Strange as it may seem, I only recently connected two experiences from my younger days to the awareness aspect of our wellness challenge. The challenge is about increasing awareness of Parkinson’s Disease. Now that I reflect on them, those experiences probably primed me with an awareness of neuro-degenerative diseases in general, and Parkinson’s Disease in particular. Today’s blog is about the first of those experiences.

So what happened? Well, the first experience came in the form of a part-time job which I did for several months one summer. An older friend of my parents approached me to see if I would consider being a night-attendant for her husband once a week on weekends. She explained that her husband had Parkinson’s disease, and she briefly described the symptoms. My job would be to come to the house overnight and look after her husband for that night if he needed anything. There were a number of different people who came through the week, but, looking back, I realize that this lady essentially cared for her husband all the days during the week. The other attendants and I were basically spelling her off for the night so she could sleep.

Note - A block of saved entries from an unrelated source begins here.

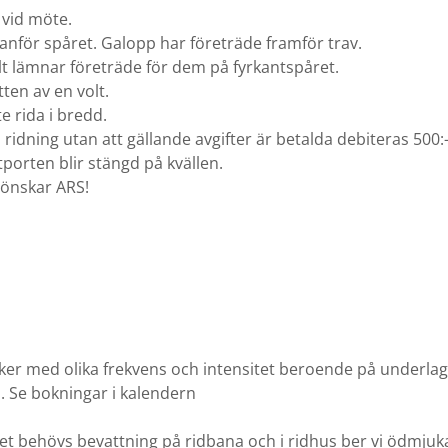
r vid möte.
nnanför spåret. Galopp har företräde framför trav.
lt lämnar företräde för dem på fyrkantspåret.
tten av en volt.
te rida i bredd.
ridning utan att gällande avgifter är betalda debiteras 500:
jutporten blir stängd på kvällen.
r önskar ARS!
ker med olika frekvens och intensitet beroende på underlag
. Se bokningar i kalendern
t behövs bevattning på ridbana och i ridhus ber vi ödmjuk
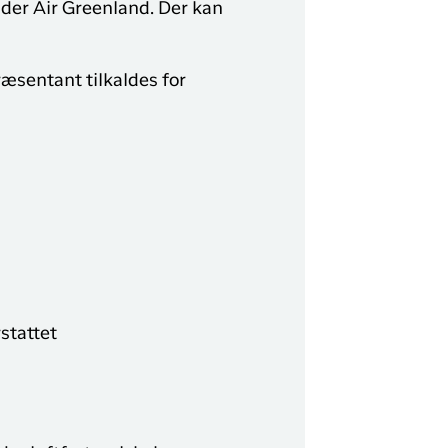
ader Air Greenland. Der kan
y Profil
ilmeld dig gratis Club Timmisa og få en masse
ræsentant tilkaldes for
ksklusive fordele. Læs mere om klubben
her.
Tilmeld dig Club Timmisa
stattet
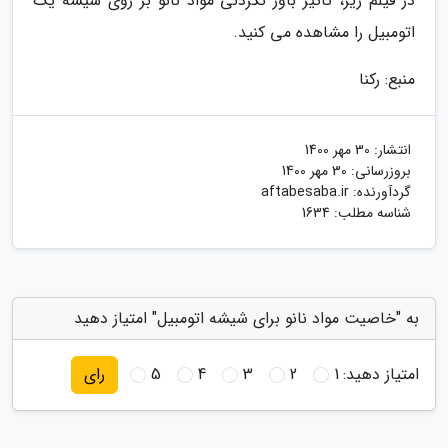
در فیلم زیر، تاثیر باور نکردنی مواد نانو بر روی شیشه یک
اتومبیل را مشاهده می کنید.
منبع: رکنا
انتشار:
30 مهر 1400
بروزرسانی:
30 مهر 1400
گردآورنده:
aftabesaba.ir
شناسه مطلب: 1634
به "خاصیت مواد نانو برای شیشه اتومبیل" امتیاز دهید
امتیاز دهید:
1
2
3
4
5
رای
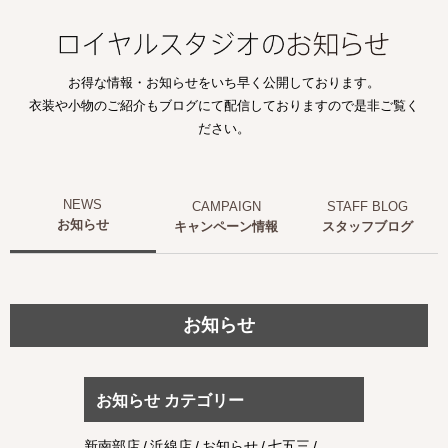
お得な情報・お知らせをいち早く公開しております。
衣装や小物のご紹介もブログにて配信しておりますので是非ご覧く
ださい。
お知らせ
キャンペーン情報
スタッフブログ
お知らせ
お知らせ カテゴリー
新南部店
浜線店
お知らせ
七五三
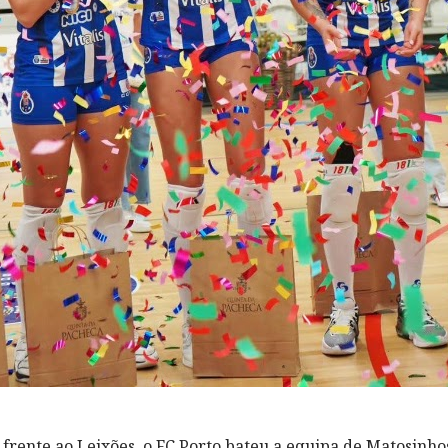
frente ao Leixões, o FC Porto bateu a equipa de Matosinhos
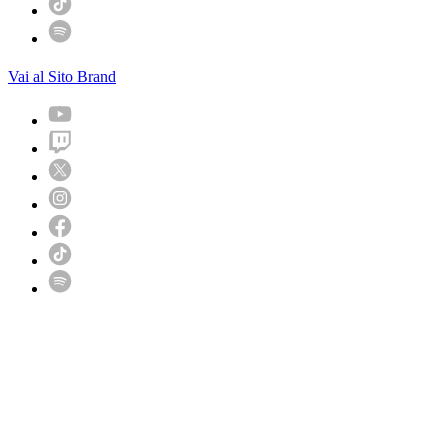
Vai al Sito Brand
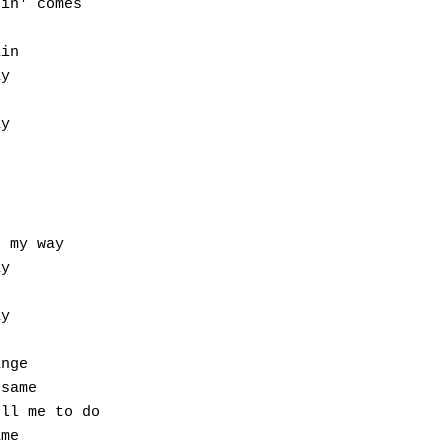
in' comes

in

y

y

 my way

y

y

nge

same

ll me to do

me
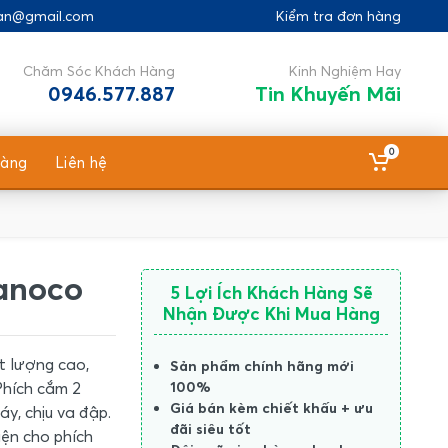
gan@gmail.com
Kiểm tra đơn hàng
Chăm Sóc Khách Hàng
Kinh Nghiệm Hay
0946.577.887
Tin Khuyến Mãi
0
hàng
Liên hệ
anoco
5 Lợi Ích Khách Hàng Sẽ
Nhận Được Khi Mua Hàng
t lượng cao,
Sản phẩm chính hãng mới
Phích cắm 2
100%
Giá bán kèm chiết khấu + ưu
y, chịu va đập.
đãi siêu tốt
iện cho phích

I have very fond memories of that time, brief though it was. Every evening, she would have snacks for me, and books and magazines (she had been a teacher). And I became a good friend of instant coffee! I read about Parkinson’s and as I got to know this gentleman, I caught a glimpse of the battle which was slowly advancing and stealing from this man and his wife. To that point in my life, if I had seen a person struggling with mobility issues, I just assumed that it also affected their mind. I felt uncomfortable and more or less avoided contact. The time I spent with this wonderful couple – her in the evenings and early mornings, and him periodically through the night – completely unraveled my assumption.

The gentleman experienced tremors and muscle weakness, and his speech had been affected. He could talk, but mostly just a word or two at a time, and it was sometimes difficult for me to understand. But I suddenly realized one night as he called for me that, even with all the different night attendants, he never forgot my name. Not once. Not ever. He was sharp as a tack.

Even though I didn’t fully appreciate the experience at the time, I look back now and I realize that it was truly a gift given to me by this wonderful woman and her husband. I had the privilege of making life more comfortable for two people who needed my help. I will never forget that.